Without being bound to any one particular theory,  DiSimone and Samulski say,  a key aspect of NOWIL is that both the elastomeric mold and the surface underneath the drop of monomer or resin are non-wetting to this droplet. If the droplet wets this surface, a thin scum layer will inevitably be present even if high pressures are exerted upon the mold.

When both the elastomeric mold and the surface are non-wetting (i.e. a PFPE mold and fluorinated surface) the liquid is confined only to the features of the mold and the scum layer is eliminated as a seal forms between the elastomeric mold and the surface under a slight pressure. The manufacturing methods provides for the first time a simple, general, soft lithographic method to produce nanoparticles of nearly any material, size, and shape that are limited only by the original master used to generate the mold.

Using NOWIL, nanoparticles composed of 3 different polymers were generated from a variety of engineered silicon masters. Representative patterns include, but are not limited to, 3-.mu.m arrows, conical shapes that are 500 nm at the base and converge to <50 nm at the tip, and 200-nm trapezoidal structures. Definitive proof that all particles were indeed "scum-free" was demonstrated by the ability to mechanically harvest these particles by simply pushing a doctor's blade across the surface.  

Mammalian red blood cells are critical for the delivery of oxygen to body tissues and the exchange of carbon dioxide from body tissues. One critical feature of red blood cells (RBC) is their ability to severely deform in shape to pass through intercellular gaps of sinusoids in the spleen and capillaries. The artificial blood cells have this same ability. 

DeSimone Research Synopsis

The recent breakthroughs in the DeSimone laboratories using specifically-designed materials for imprint lithography have enabled an extremely versatile and flexible method for the direct fabrication and harvesting of monodisperse, shape-specific nano-biomaterials. The method, referred to as Particle Replication In Non-wetting Templates, or PRINT, allows for the fabrication of monodisperse particles with simultaneous control over structure (i.e. shape, size, composition) and function (i.e. cargo, surface structure).

Unlike other particle fabrication techniques, PRINT is delicate and general enough to be compatible with a variety of important next-generation cancer therapeutic, detection and imaging agents, including various cargos (e.g. DNA, proteins, chemotherapy drugs, biosensor dyes, radio-markers, contrast agents), targeting ligands (e.g. antibodies, cell targeting peptides) and functional matrix materials (e.g. bioabsorbable polymers, stimuli responsive matrices, etc).  PRINT particles are presently being designed to reach new understandings and therapies in cancer prevention, diagnosis and treatment.

 Early detection via targeted delivery of the imaging agent goes hand in hand with these new directions. Cellular targeting can be accomplished by attaching cell-specific ligands to the surface of the PRINT particle. Potential cell-specific ligands include the integrin receptor peptide (GRGDSP), melanocyte stimulating hormone, vasoactive intestional peptide, anti-Her2 mouse antibodies, cell-penetrating peptides, and a variety of vitamins.

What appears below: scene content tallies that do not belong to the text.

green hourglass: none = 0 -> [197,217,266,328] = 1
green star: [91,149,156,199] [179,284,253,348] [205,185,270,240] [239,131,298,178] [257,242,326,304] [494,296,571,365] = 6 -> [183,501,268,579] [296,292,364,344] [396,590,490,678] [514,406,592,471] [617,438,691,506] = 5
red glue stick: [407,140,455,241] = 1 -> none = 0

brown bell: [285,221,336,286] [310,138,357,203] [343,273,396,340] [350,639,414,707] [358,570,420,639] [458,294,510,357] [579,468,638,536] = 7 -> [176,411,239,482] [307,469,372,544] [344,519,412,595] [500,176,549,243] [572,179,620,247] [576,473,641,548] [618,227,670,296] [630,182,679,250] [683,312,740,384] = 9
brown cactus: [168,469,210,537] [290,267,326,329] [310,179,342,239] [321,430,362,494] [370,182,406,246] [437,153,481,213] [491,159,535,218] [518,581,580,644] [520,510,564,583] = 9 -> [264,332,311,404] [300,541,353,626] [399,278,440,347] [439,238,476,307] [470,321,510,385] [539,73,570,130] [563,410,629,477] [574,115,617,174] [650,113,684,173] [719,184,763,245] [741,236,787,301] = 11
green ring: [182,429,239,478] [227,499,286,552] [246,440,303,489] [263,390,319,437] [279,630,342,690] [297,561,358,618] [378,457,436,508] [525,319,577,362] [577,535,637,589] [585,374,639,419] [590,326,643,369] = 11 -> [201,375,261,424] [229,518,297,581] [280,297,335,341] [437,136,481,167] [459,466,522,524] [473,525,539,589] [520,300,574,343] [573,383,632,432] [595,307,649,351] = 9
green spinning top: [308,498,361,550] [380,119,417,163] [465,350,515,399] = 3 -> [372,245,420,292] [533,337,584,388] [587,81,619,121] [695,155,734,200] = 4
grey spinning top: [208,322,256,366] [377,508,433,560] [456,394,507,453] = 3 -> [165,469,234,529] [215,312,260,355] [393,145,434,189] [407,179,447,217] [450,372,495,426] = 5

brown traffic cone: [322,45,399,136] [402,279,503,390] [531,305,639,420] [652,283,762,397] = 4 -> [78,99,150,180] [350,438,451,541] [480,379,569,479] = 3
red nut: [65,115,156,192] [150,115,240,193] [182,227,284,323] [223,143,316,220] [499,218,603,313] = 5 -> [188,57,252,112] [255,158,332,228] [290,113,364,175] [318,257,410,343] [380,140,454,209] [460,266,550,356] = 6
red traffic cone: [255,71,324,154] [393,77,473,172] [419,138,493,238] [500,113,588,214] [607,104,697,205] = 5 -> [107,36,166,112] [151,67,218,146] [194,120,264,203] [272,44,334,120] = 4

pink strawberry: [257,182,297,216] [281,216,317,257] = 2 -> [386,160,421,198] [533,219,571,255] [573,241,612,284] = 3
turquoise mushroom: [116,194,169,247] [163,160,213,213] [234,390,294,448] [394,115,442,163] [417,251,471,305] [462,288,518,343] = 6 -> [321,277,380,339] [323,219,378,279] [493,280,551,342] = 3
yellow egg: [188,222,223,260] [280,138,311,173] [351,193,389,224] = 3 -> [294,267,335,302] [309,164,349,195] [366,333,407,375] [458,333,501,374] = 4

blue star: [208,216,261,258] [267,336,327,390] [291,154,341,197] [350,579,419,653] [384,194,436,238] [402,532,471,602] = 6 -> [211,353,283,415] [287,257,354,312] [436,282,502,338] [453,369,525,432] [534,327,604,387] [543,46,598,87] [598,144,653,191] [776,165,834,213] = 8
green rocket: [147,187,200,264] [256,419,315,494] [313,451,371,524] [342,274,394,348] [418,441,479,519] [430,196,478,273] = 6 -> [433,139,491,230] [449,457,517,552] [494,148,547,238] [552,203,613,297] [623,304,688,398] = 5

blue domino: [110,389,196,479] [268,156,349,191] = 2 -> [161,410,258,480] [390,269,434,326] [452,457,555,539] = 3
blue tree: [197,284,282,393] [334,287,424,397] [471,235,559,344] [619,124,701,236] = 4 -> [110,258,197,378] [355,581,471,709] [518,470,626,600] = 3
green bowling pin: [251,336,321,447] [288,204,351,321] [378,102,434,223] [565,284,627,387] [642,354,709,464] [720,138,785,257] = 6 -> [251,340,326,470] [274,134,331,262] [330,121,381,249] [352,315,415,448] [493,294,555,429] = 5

Once targeted with a cell specific ligand, the PRINT particle can be delivered and imaged at the desired site. In this respect, PRINT particles promise great potential, since it is possible to utilize the ability to specifically target, be shape and size-specific, possess tunable matrixes, as well as the ability to incorporate imaging contrast agents. The PRINT technology from DeSimone’s lab is playing an integral part in the NIH PPG as well as the newly awarded Carolina Cancer Center of Nanotechnology Excellence Grants.